(原文)
============================================================
(一社)不動産流通経営協会は30日、2025年度の「不動産流通業に関する消費者動向調査」結果を発表した。ファミリー層の住宅取得行動等を把握する目的で1991年から実施しており、今回で30回目。調査対象は、首都圏1都3県において2024年4月1日~25年3月31日に購入した住宅の引き渡しを受けた世帯。有効回答数は1,169件。
購入金額の平均は全体で5,500万2,000円。物件種別では新築戸建て5,707万円、新築マンションが6,877万円、既存戸建てが4,873万1,000円、既存マンションが5,462万4,000円。
購入資金の状況は、新築住宅購入者の「前住居の売却金」が5,308万4,000円と、前年を1,624万4,000円上回った。親から贈与を受けた人の平均額も1,205万6,000円と、前年度400万円以上アップしている。「物件価格の高騰の影響により、資金調達の面でも金額の増加傾向がみられる」(同協会)。また、既存住宅の購入者は「全住居の売却金」が3,375万8,000円と、前年よりも約150万円増額している。
自己所有していた住宅から現在の住宅に住み替えた410世帯のうち、約70%にあたる287世帯が前住居を売却。このうち購入・売却価格の回答があった246世帯の売却差額を分析したところ、買い換えた際に売却価格が購入価格を上回り、売却差額がプラスになった世帯は61.0%(前年度比1.3ポイント増)と、初めて6割を超えた。売却差額がマイナスとなった世帯は34.1%(同1.3ポイント増)。
売却差額の平均はプラス627万2,000円(前年:426万3,000円)と、売却益がさらに拡大した。売却差額を金額帯別に集計すると、「1,000万円超~2,000万円未満」が20.3%(同:14.1%)となり最多。続いて「0円超~500万円未満」「2,000万円超~3,000万円未満」「3,000万円超」がそれぞれ10.2%で並び、1,000万円超の売却益が出た世帯が全体の4割に上った。
============================================================
(データ収集の記録)
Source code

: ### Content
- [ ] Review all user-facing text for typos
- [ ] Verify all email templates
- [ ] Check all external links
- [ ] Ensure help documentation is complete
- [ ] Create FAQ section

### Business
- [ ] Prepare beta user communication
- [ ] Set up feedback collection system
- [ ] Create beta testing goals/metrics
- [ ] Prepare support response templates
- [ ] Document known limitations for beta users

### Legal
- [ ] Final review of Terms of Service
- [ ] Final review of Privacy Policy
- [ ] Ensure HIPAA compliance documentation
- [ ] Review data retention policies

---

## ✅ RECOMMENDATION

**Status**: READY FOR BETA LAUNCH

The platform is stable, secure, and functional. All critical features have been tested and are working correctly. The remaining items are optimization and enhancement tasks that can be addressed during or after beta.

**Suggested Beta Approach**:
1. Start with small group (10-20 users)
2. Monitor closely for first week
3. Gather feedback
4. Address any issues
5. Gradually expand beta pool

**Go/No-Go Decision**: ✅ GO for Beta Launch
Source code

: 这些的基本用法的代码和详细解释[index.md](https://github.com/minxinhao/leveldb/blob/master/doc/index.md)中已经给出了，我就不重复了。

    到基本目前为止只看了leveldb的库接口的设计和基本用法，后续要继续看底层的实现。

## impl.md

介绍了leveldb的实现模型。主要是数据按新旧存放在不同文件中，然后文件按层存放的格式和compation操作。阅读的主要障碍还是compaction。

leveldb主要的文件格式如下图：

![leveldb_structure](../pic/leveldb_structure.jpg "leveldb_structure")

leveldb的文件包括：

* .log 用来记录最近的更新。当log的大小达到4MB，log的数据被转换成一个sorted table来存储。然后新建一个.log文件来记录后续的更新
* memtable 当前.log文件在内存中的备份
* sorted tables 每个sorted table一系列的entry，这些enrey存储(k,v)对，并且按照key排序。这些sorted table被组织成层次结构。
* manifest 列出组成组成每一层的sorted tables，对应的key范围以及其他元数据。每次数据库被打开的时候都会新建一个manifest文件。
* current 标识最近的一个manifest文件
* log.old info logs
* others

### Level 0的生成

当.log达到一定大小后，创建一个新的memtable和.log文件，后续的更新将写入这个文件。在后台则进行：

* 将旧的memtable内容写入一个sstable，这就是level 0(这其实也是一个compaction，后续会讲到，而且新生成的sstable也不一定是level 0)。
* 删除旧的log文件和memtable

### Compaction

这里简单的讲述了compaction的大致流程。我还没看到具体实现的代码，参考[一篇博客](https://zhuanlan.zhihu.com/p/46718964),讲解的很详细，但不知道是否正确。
============================================================
(指示)
• A. 原文のうち「自己所有していた住宅から現在」を含む箇所から始め「1%(同1.3ポイント増)。」で終わる部分を、「売却差額」を「売買差額」に置き換えて書き直してください。
• B. 原文の調査における有効回答数は何件ですか。
データは原文とは別の資料です。

(課題別の解答)
• A.
自己所有していた住宅から現在の住宅に住み替えた410世帯のうち、約70%にあたる287世帯が前住居を売却。このうち購入・売却価格の回答があった246世帯の売買差額を分析したところ、買い換えた際に売却価格が購入価格を上回り、売買差額がプラスになった世帯は61.0%(前年度比1.3ポイント増)と、初めて6割を超えた。売買差額がマイナスとなった世帯は34.1%(同1.3ポイント増)。

• B. 1,169件